Public Image Limited, la (re)naissance
La relation entre Levene et Lydon se forge de passions communes. Leur dévotion envers la musique jamaïquaine, le dub surtout, pour commencer. Entre aussi en ligne de compte leur volonté de signifier la fin du punk. “À l’origine, Public Image était né du désir de Lydon de répudier le rock’n’ roll trash à la Sex Pistols indique Jah Wobble, bassiste du nouvel attelage. Il était littéralement obsédé par le dub alors que Levene avait raffiné son jeu de guitare pour obtenir un véritable barrage sonore. C’était du post punk, résolument expérimental.” A Gunter Grove, la vaste demeure que Lydon a acheté devient alors un véritable laboratoire affecté à la déconstruction. On y écoute en masse du dub mais aussi Captain Beefheart, Can, Peter Hammill, soit la meilleure bande sonore possible du “monde d’après”.
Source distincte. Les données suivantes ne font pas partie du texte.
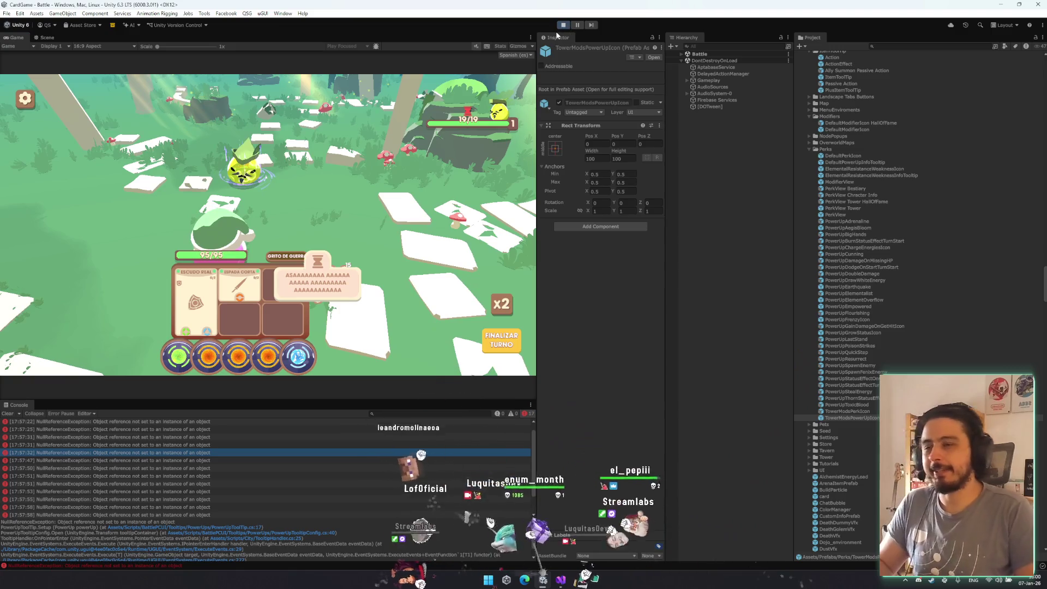
# - Exit Play mode with Ctrl+P, ending the running battle
pyautogui.press('ctrl+p')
On y vit aussi sous l’urgence des amphétamines, ce qui fera dire au réalisateur Don Letts que ça ressemblait de plus en plus à la maison de la famille Adams. Sur fond de rondeur toute jamaïquaine due à la basse de Wobble et de stridences extrêmes émanant de la guitare de Levene, s’élève la voix terrifiante de Lydon qui n’est vraiment pas un chanteur, plutôt un imprécateur, un lanceur d’anathèmes. Le prouvent les bastions de ce premier envoi – First Issue (1978) – comme Religion ou Low Life posant les fondations de tout ce que l’on va désormais étiqueter, parfois à tort et à travers, “new wave”. Suivront deux autres albums dont le monumental Metal Box, édité comme son nom l’indique sous boite en fer identique à celles qui abritent les films, où la musique est aussi étouffante que libératrice. Un conflit au sujet de la production du quatrième album, d’abord intitulé Commercial Zone puis What You Want… This is What You Get, mettra un terme prématuré à la collaboration entre Lydon et Levene. Ce dernier s’offrant quand même le plaisir revanchard de faire paraître en 1984 les chansons de l’album dans leur habillage initial regroupées sous le titre original du disque.
Certes le reste de son parcours – un exil à Los Angeles, des collaborations avec les Red Hot Chili Peppers, les rappeurs Ice T et Tone Loc, un album, Ying Yang, en 2012 avec Jah Wobble – resteront bien en deçà de son potentiel. Pourtant Levene aura quand même réussi à imprimer dans l’histoire quelque chose de définitif, quelque chose qui le range dans la catégorie des guitaristes rock ayant contribué à un changement radical d’époque au même titre que James Burton, Ron Asheton ou Sterling Morrison.